Article

Automated in-tube solid-phase microextraction coupled with liquid chromatography/electrospray ionization mass spectrometry for the determination of beta-blockers and metabolites in urine and serum samples.

Department of Chemistry, University of Waterloo, Ontario, Canada.
Analytical Chemistry (Impact Factor: 5.7). 11/1999; 71(19):4237-44.
Source: PubMed

ABSTRACT The technique of automated in-tube solid-phase microextraction (SPME) coupled with liquid chromatography/electrospray ionization mass spectrometry (LC/ESI-MS) was evaluated for the determination of beta-blockers in urine and serum samples. In-tube SPME is an extraction technique for organic compounds in aqueous samples, in which analytes are extracted from the sample directly into an open tubular capillary by repeated draw/eject cycles of sample solution.
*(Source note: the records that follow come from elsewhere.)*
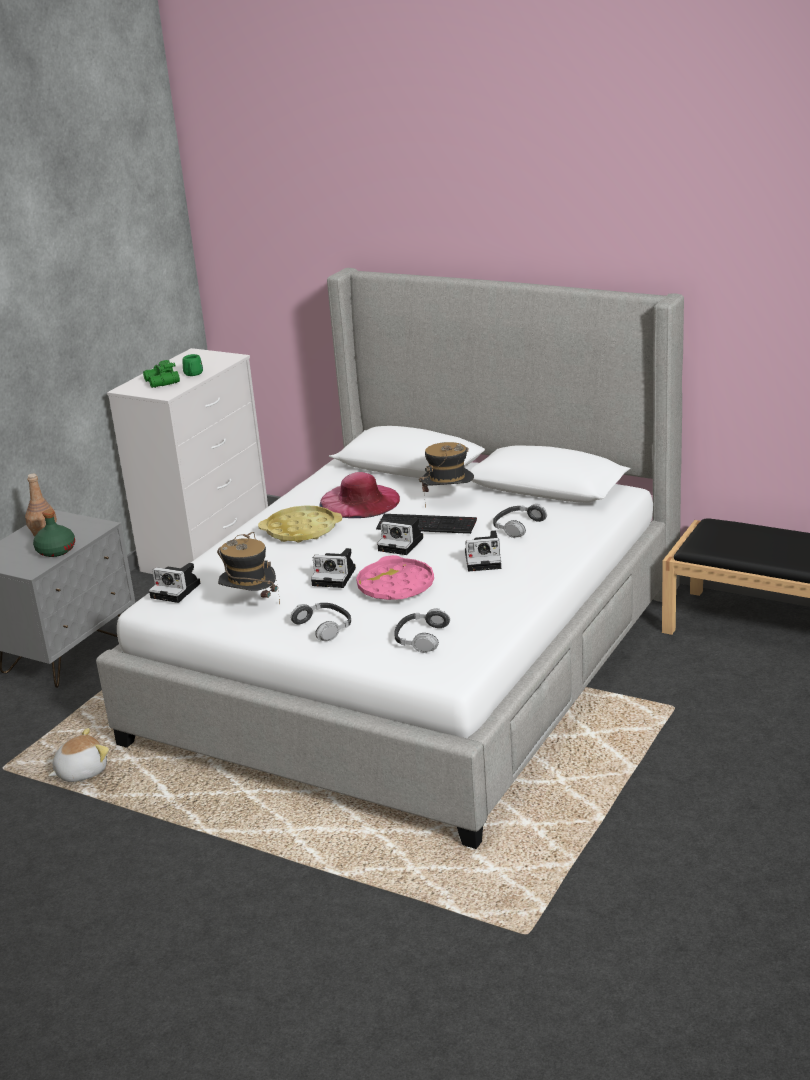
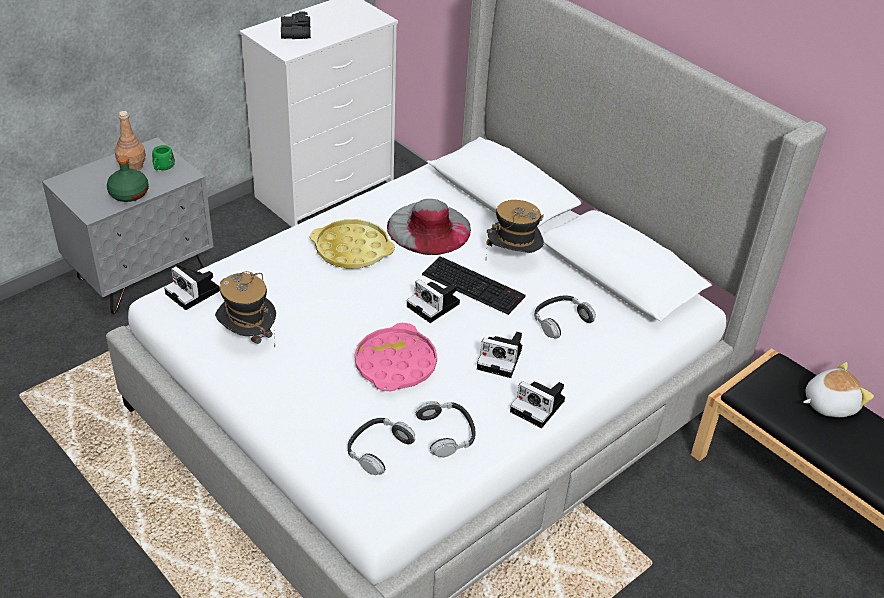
camera: 15 degrees right, 15 degrees up
plush toy [48,728,109,782] -> plush toy moved to [803,362,874,417]
green binoculars [143,360,180,388] -> black binoculars [281,11,311,39]
green mug [182,354,203,376] -> green mug moved to [152,145,175,170]
headphones [291,603,351,641] -> headphones moved to [416,401,476,458]
camera [311,548,356,588] -> camera moved to [510,381,565,428]
pink hat [319,472,400,518] -> grey hat [387,199,471,255]

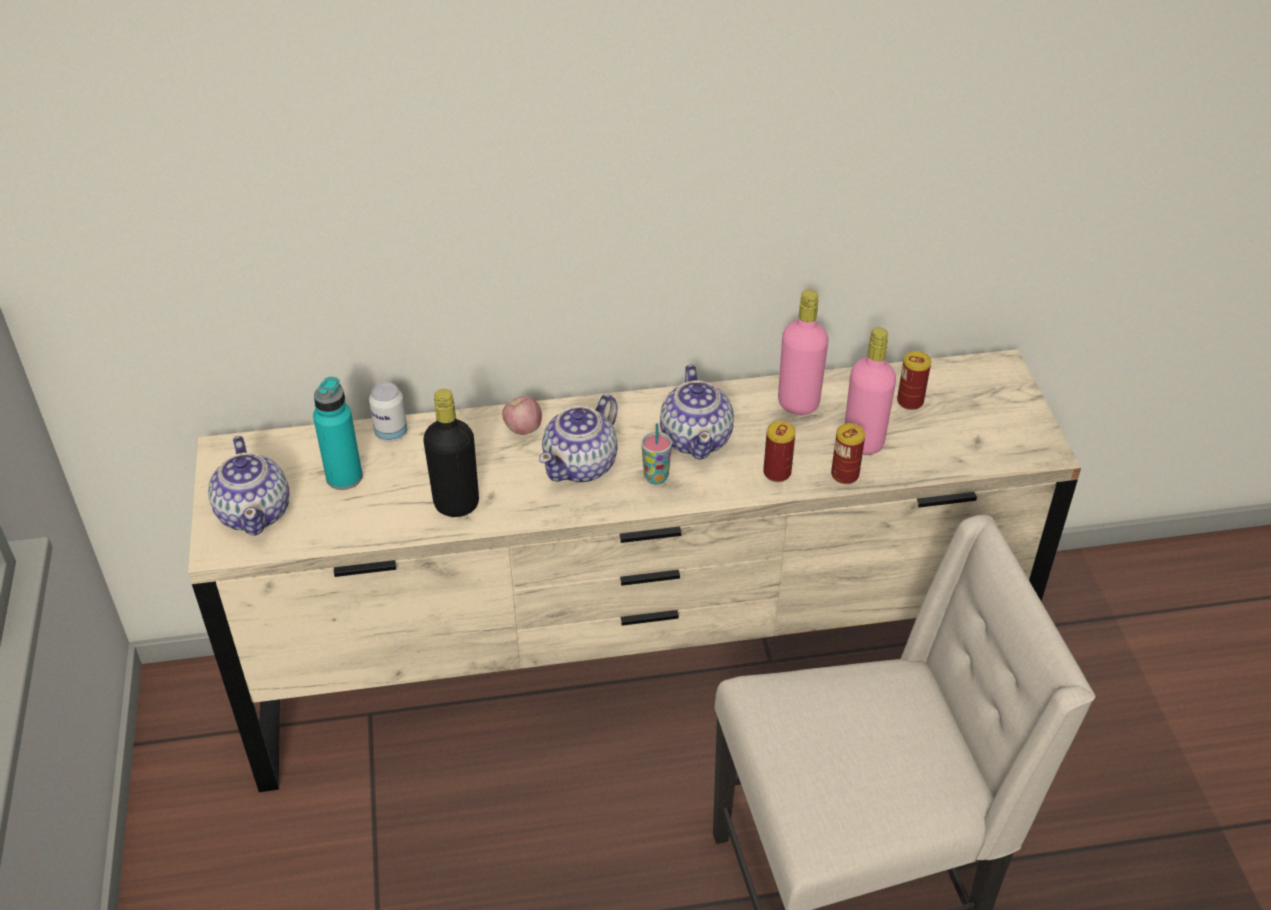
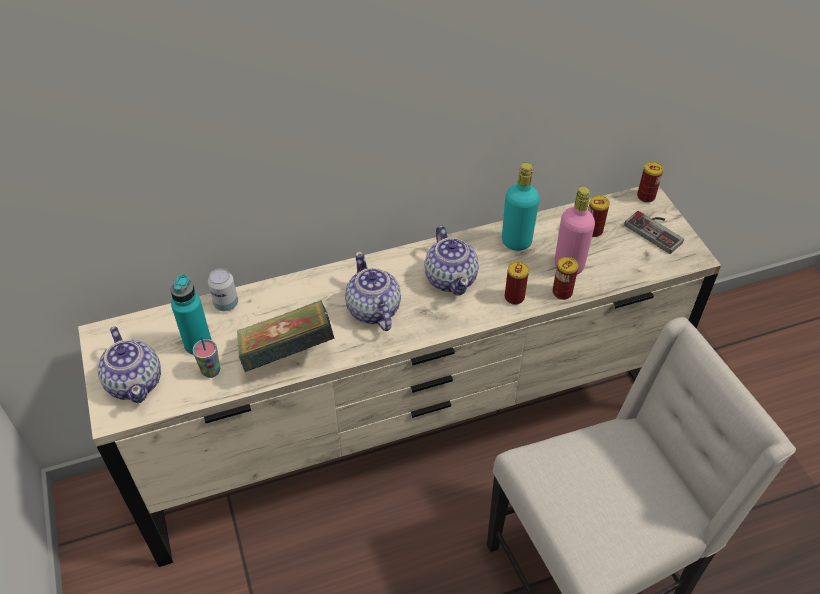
camera: 10 degrees left, 5 degrees up
black bottle [423,389,479,517] -> book [237,300,335,372]
apple [502,396,542,435] -> none
teapot [539,394,618,483] -> teapot turned 135 degrees clockwise [345,251,401,331]
cup [641,423,672,485] -> cup moved to [193,336,220,378]
pink bottle [778,290,829,415] -> turquoise bottle [502,163,540,251]
none -> game controller [624,211,684,254]
none -> can [637,162,663,203]

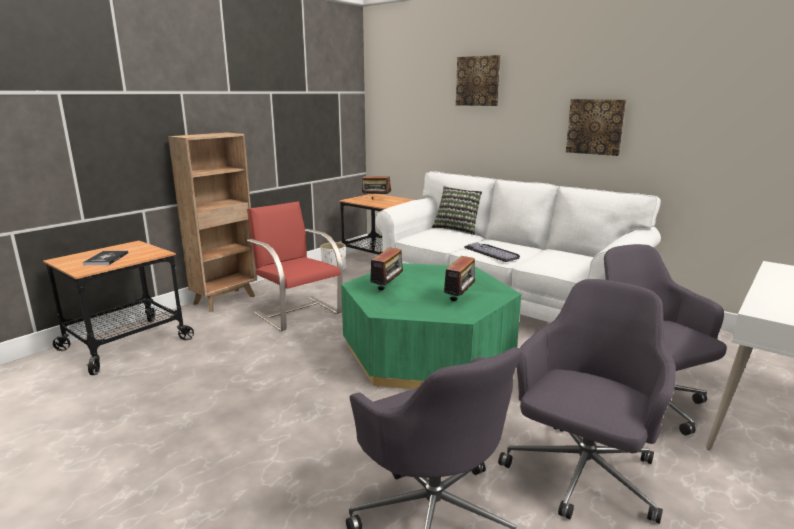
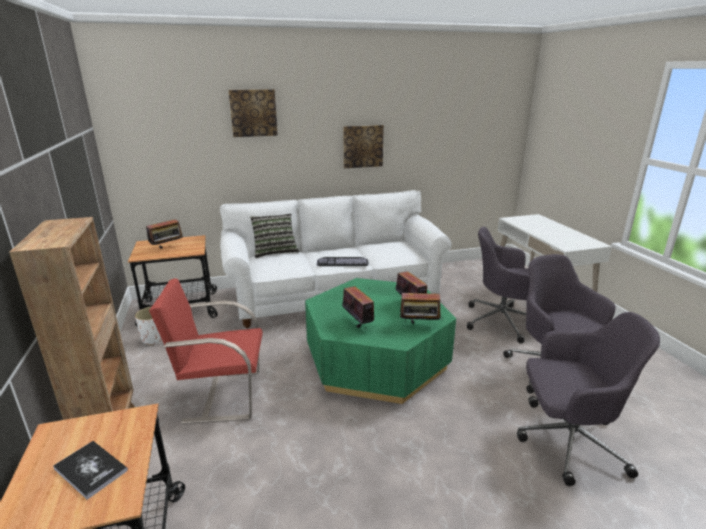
camera: 55 degrees left, 5 degrees up
none -> radio [400,290,443,324]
LC/MS analyses of beta-blockers were initially performed by liquid injection onto a LC column. Nine beta-blockers tested in this study gave very simple ESI mass spectra, and strong signals corresponding to [M + H]+ were observed for all beta-blockers. The beta-blockers were separated with a Hypersil BDS C18 column using acetonitrile/methanol/water/acetic acid (15:15:70:1) as a mobile phase. To optimize the extraction of beta-blockers, several in-tube SPME parameters were examined. The optimum extraction conditions were 15 draw/eject cycles of 30 microL of sample in 100 mM Tris-HCl (pH 8.5) at a flow rate of 100 microL/min using an Omegawax 250 capillary (Supelco, Bellefonte, PA). The beta-blockers extracted by the capillary were easily desorbed by mobile-phase flow, and carryover of beta-blockers was not observed. Using in-tube SPME/LC/ESI-MS with selected ion monitoring, the calibration curves of beta-blockers were linear in the range from 2 to 100 ng/mL with correlation coefficients above 0.9982 (n = 18) and detection limits (S/N = 3) of 0.1-1.2 ng/mL. This method was successfully applied to the analysis of biological samples without interference peaks. The recoveries of beta-blockers spiked into human urine and serum samples were above 84 and 71%, respectively. A serum sample from a patient administrated propranolol was analyzed using this method and both propranolol and its metabolites were detected.